INSTRUCTIONS FOR THE TASK: Would you give the listing back word for word once its pictures are removed?

INPUT DATA:
----------------------------------------

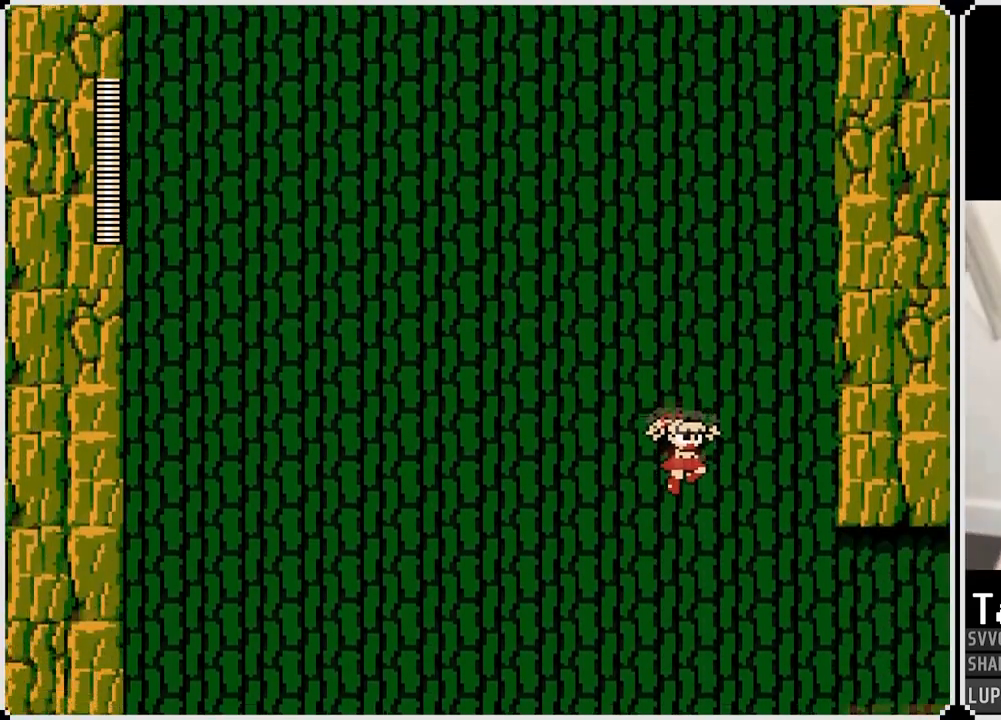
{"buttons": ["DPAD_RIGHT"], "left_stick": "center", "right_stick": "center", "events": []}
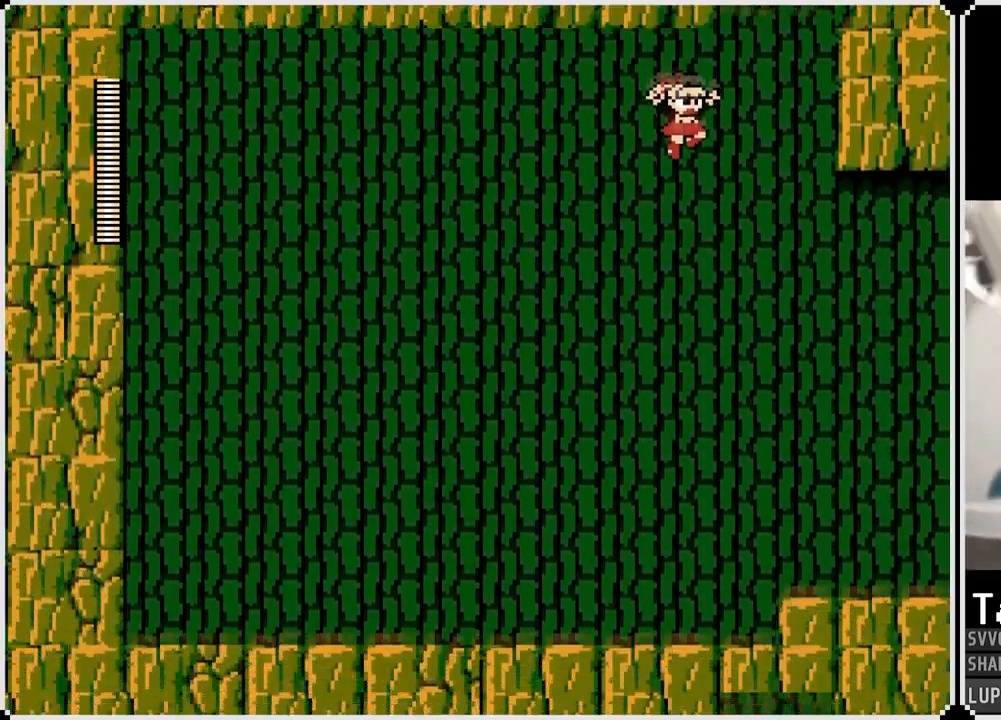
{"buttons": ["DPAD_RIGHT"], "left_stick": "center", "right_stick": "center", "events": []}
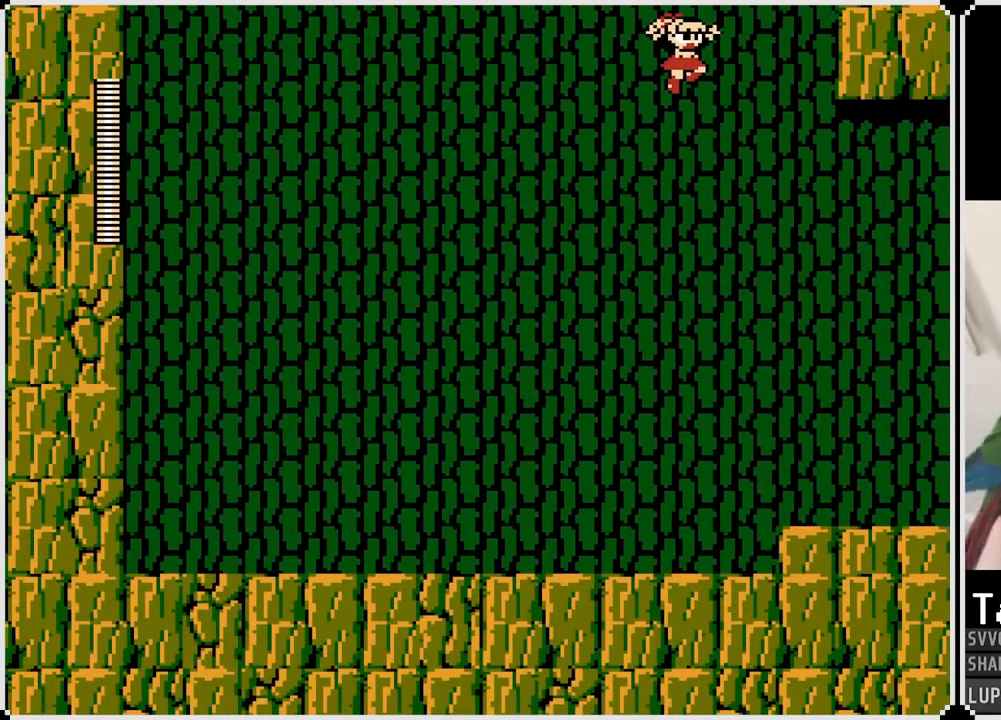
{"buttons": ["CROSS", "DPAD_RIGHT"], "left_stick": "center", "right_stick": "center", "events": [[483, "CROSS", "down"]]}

----------------------------------------

ANSWER FOR THIS EXERCISE:
{"buttons": ["DPAD_RIGHT"], "left_stick": "center", "right_stick": "center", "events": []}
{"buttons": ["DPAD_RIGHT"], "left_stick": "center", "right_stick": "center", "events": []}
{"buttons": ["CROSS", "DPAD_RIGHT"], "left_stick": "center", "right_stick": "center", "events": [[483, "CROSS", "down"]]}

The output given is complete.